Thanksgiving Dinner is a magical meal. Something glorious happens when cooks take ingredients that would otherwise not be good and turn them into something delicious.
Take carrots, for instance. No one says, “For Thanksgiving, I want carrots.” But when Grandma grates those carrots, then adds flour, sugar, eggs, and a layer of cream cheese frosting, those root vegetables are magically transformed into carrot cake.
No one begs for broccoli, at least not at my house. But on Thanksgiving Day, broccoli becomes broccoli casserole. Plain old sweet potatoes turn into sweet potato soufflé. Good cooks are able to transform the ordinary into something spectacular.
Five hundred years ago, those cooks might have been called alchemists, for in medieval times, attempts to find a way to turn ordinary matter into gold were called alchemy. We now understand alchemy to be a forerunner of the modern study of chemistry, but what if people really do have the ability to turn what they touch to gold? Would having that kind of magical power be something that interests you?
What if I told you it involves Thanksgiving? Would you be willing to wander down that path with me and see if what I’m suggesting is true?

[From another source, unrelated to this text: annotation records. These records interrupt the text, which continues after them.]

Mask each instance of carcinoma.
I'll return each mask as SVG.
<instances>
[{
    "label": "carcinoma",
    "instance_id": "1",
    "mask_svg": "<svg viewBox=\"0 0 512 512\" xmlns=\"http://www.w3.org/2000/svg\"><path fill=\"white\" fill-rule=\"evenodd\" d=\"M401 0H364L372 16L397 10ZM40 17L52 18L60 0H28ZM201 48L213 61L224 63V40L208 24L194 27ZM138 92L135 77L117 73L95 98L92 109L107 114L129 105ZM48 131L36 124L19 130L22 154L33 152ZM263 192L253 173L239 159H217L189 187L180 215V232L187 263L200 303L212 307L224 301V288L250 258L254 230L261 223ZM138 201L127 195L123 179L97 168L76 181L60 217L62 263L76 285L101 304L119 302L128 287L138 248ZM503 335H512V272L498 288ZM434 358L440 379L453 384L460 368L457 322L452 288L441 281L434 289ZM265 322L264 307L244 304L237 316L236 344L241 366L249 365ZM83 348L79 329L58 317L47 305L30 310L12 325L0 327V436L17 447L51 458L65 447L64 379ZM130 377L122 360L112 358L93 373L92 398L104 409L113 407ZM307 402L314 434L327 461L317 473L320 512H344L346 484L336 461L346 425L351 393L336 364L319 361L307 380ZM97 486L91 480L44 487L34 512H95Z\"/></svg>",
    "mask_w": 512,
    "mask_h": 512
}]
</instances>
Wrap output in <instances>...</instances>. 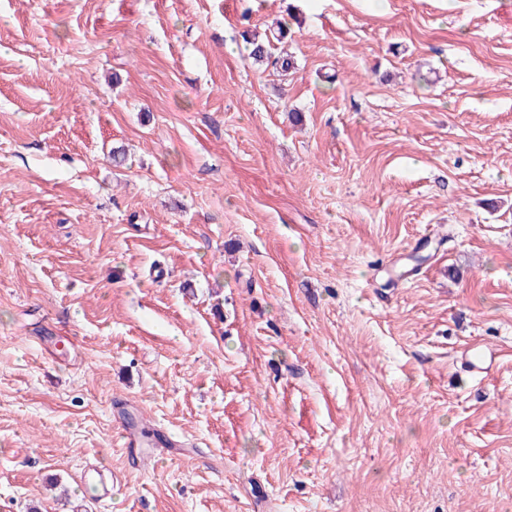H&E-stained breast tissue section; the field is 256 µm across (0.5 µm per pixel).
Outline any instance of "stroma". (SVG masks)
<instances>
[{
	"label": "stroma",
	"instance_id": "1",
	"mask_svg": "<svg viewBox=\"0 0 512 512\" xmlns=\"http://www.w3.org/2000/svg\"><path fill=\"white\" fill-rule=\"evenodd\" d=\"M0 512H512V0H0ZM278 35H275V32L270 31V38L267 37V44L262 42H248L250 45H252V49L249 53V57L252 58L257 63H266L268 66H271L273 69H281L282 71H288L289 68L293 67L294 62L291 60V58L277 56H272V53L270 52V43L271 38L276 39L277 41H280L285 32L283 27H278Z\"/></svg>",
	"mask_w": 512,
	"mask_h": 512
}]
</instances>
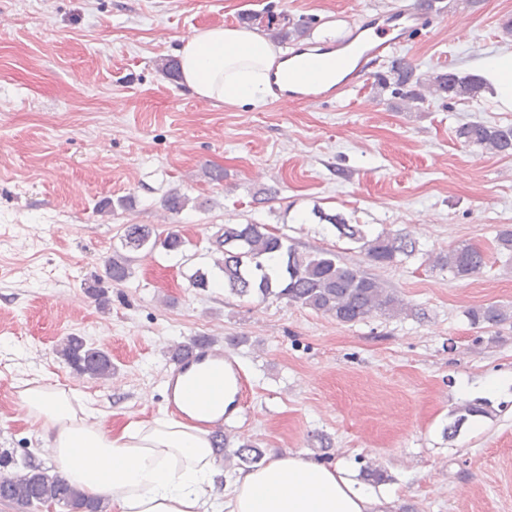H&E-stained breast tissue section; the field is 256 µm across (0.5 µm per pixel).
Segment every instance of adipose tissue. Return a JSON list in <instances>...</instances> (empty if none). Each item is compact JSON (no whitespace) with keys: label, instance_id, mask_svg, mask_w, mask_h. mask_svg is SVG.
Instances as JSON below:
<instances>
[{"label":"adipose tissue","instance_id":"1","mask_svg":"<svg viewBox=\"0 0 512 512\" xmlns=\"http://www.w3.org/2000/svg\"><path fill=\"white\" fill-rule=\"evenodd\" d=\"M181 81L198 97L260 107L276 52L257 30L219 25L195 31L178 54ZM501 111H512V51L480 60ZM25 418L43 428L57 470L112 512H388L343 465L303 453L219 477L201 420L213 410L203 392L184 417L161 415L115 431L76 393L31 379L16 386Z\"/></svg>","mask_w":512,"mask_h":512}]
</instances>
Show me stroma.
<instances>
[{
    "instance_id": "stroma-1",
    "label": "stroma",
    "mask_w": 512,
    "mask_h": 512,
    "mask_svg": "<svg viewBox=\"0 0 512 512\" xmlns=\"http://www.w3.org/2000/svg\"><path fill=\"white\" fill-rule=\"evenodd\" d=\"M398 2L0 0V448L54 464L16 401L18 382L71 389L118 429L166 411L168 349L206 336L245 375L239 415L223 429L231 446L245 439L269 457L303 451L343 464L392 512H512V386L487 388L512 373V324L467 315L512 303V256L496 247L512 226V156L455 137L468 121L512 125V112L488 93L407 112L370 79L322 107L218 105L166 69L194 30L252 12L304 18L310 43L339 40L367 10ZM506 15L512 0H459L394 56L421 72L475 73L480 59L512 50L499 32ZM214 167L223 180H211ZM173 192L189 200L177 214L163 205ZM120 198L125 206L100 213ZM316 205L371 233L406 235L418 251L374 264L332 226L300 222ZM129 224L176 225L189 245L135 253L103 307L85 286ZM225 224H267L301 252H335L410 311L341 324L284 299L191 288ZM463 243L485 253L474 275L428 262ZM71 334L109 353L110 377L63 361L56 349ZM478 398L492 416L447 434L457 407ZM370 468L381 482L367 480Z\"/></svg>"
}]
</instances>
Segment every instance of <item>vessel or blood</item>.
I'll return each mask as SVG.
<instances>
[{"mask_svg":"<svg viewBox=\"0 0 512 512\" xmlns=\"http://www.w3.org/2000/svg\"><path fill=\"white\" fill-rule=\"evenodd\" d=\"M434 19L432 13L404 5L389 11L363 14L344 42L322 48L323 53L338 54L341 64L347 66L343 78L329 86L304 83L296 76V65H289L271 78L276 101L285 104L302 99L320 105L333 102L338 95L367 79L374 66L397 47L428 33ZM200 364L209 368L207 391L213 396H222L229 381L243 379V371L232 355L206 345L198 347L168 372L166 397L169 410L178 408L175 389L179 379Z\"/></svg>","mask_w":512,"mask_h":512,"instance_id":"1","label":"vessel or blood"}]
</instances>
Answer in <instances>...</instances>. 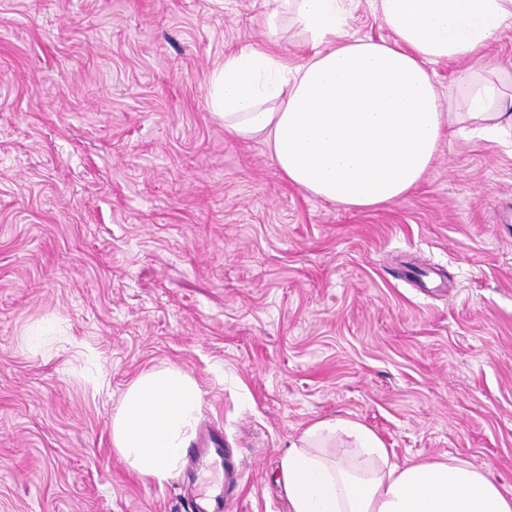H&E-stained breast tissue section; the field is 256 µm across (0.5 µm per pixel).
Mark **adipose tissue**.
<instances>
[{"label": "adipose tissue", "instance_id": "ef3b65f1", "mask_svg": "<svg viewBox=\"0 0 512 512\" xmlns=\"http://www.w3.org/2000/svg\"><path fill=\"white\" fill-rule=\"evenodd\" d=\"M314 52L289 67L277 40L225 58L209 104L227 134L258 139L288 182L344 208L399 201L423 180L450 128L431 63L485 58L512 29V0H377L393 41L343 40L341 0H281ZM468 117L487 136L512 130L500 89L462 75ZM202 392L174 367L140 375L112 418V445L139 475L164 481L182 461ZM357 444L358 465L331 458L337 434ZM291 512H512V493L490 472L454 458L391 460L378 436L344 419H320L282 459Z\"/></svg>", "mask_w": 512, "mask_h": 512}]
</instances>
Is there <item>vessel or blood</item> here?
Instances as JSON below:
<instances>
[{
    "instance_id": "obj_1",
    "label": "vessel or blood",
    "mask_w": 512,
    "mask_h": 512,
    "mask_svg": "<svg viewBox=\"0 0 512 512\" xmlns=\"http://www.w3.org/2000/svg\"><path fill=\"white\" fill-rule=\"evenodd\" d=\"M189 469L194 473L210 470L224 474L222 483L207 490H188L189 512H225L227 501L236 491L243 488L245 483L243 469L228 457L221 438L214 433L208 434L204 441L190 449Z\"/></svg>"
}]
</instances>
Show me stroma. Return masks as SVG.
Returning <instances> with one entry per match:
<instances>
[{"instance_id":"35a3bbf8","label":"stroma","mask_w":512,"mask_h":512,"mask_svg":"<svg viewBox=\"0 0 512 512\" xmlns=\"http://www.w3.org/2000/svg\"><path fill=\"white\" fill-rule=\"evenodd\" d=\"M271 10L0 0V512H187L186 465L158 483L111 440L167 366L245 467L228 512H289L281 460L324 418L512 492V134L442 143L391 204L310 195L208 105ZM342 35L392 37L375 0ZM466 66H432L444 111ZM478 71L512 95V30Z\"/></svg>"}]
</instances>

Our journey starts in the book of Joshua. Moses has led the Children of Israel out of Egypt, and the Promised Land is in sight. As we pick up the story, Moses has died, and Joshua is the new leader. Joshua has sent spies into the land, and they’ve returned to report that the land is theirs for the taking. It’s a new place; it’s an exciting place; it’s what they’ve dreamed about since their days in Egypt as slaves.
Now, all they have to do to receive what God promised is cross a river. This time, God gives them another miracle, one very similar to the one in which He parted the Red Sea as they were fleeing Egypt. When their feet touch the water, God stops the flow of the Jordan River, and they cross it on dry land.
Just as they prepare to enter the Promised Land, God calls a timeout. There’s something important they need to do.
Can you see how this might be a metaphor for your own life? There’s something God has promised you, or maybe it’s something you know God wants you to do—become a parent, sell that screenplay you’ve written, maybe even go back to college—and you can feel you’re on the brink of it. It’s exciting and scary at the same time.
Here’s how it’s written in Joshua 4: When all the people had crossed the Jordan the Lord said to Joshua, “Now choose twelve men, one from each tribe. Tell them to take twelve stones from the very place where the priests are standing in the middle of the Jordan. Carry them out and pile them up at the place where you will camp tonight.”
So Joshua called together the twelve men he had chosen, one from each of the tribes of Israel, and he told them, “Go into the middle of the Jordan, in front of the ark of the Lord, your God. Each of you must pick up one stone and carry it out on your shoulder. Twelve stones in all, one for each of the twelve tribes of Israel. We will use these stones to build a memorial. In the future your children will ask, what do these stones mean?”
God intended those stones to be used as a memorial, a way for His people to remember what He had done in their lives. Maybe one day a father would take his child fishing on the banks of the Jordan River, and the kid would see the pile of stones and say, “Hey, Dad, what’s that for?”
“Well, son, I’m glad you asked,” the father might say. “Let me tell you about the kind of God we have. Let me tell you the stories of where we came from. You see, we were once in Egypt, and we were slaves. Our taskmasters were cruel. It was a terrible time. It was painful, and it hurt. But God delivered us from all that.”
I can see the father pausing to remember, then going on with the story. “And let me tell you, son, when He delivered us from Egypt, we found ourselves in the wilderness, and there were days when we thought we would starve. But we woke one morning, and the ground was covered with food. God took care of us like that.”
The father might continue, “And let me tell you about the time we got a glimpse of where we are now and we thought there was no way possible we could live there. There were giants living in the land at the time. Some of us were scared and decided the giants meant it wasn’t for us. As a result, we didn’t get to go in when we could have. Now that we’re here, I need to tell you about the amazing things God has done. Let me tell you what these stones mean.”
Now, I wonder how you would respond if you were asked about the stones in your life. Have you even constructed your memorial? What will you say to your child or even your grandchild when they ask, “Tell me about your life. Tell me about the things that have happened to you”?
I hope you could say, “Let me tell you about the kind of God we have. There was this one time in my life when I didn’t know if I would make it. It was such a painful time, and it hurt so bad. I didn’t want to go on. But I have a God who took that pain and did some amazing things with it.”
Or you might say, “Son, there was a time when your mom and I didn’t know how we’d make it another day. Things were so difficult and so tough, just one trial after another. But God is faithful. Let me tell you what these stones mean.”
If you were asked those questions, what would you say? How would you respond? What would your memorial look like? Take some time this week to share with a friend or family member how God has been faithful in your life. Your story might just be the encouragement they need to keep fighting the battle they’re facing!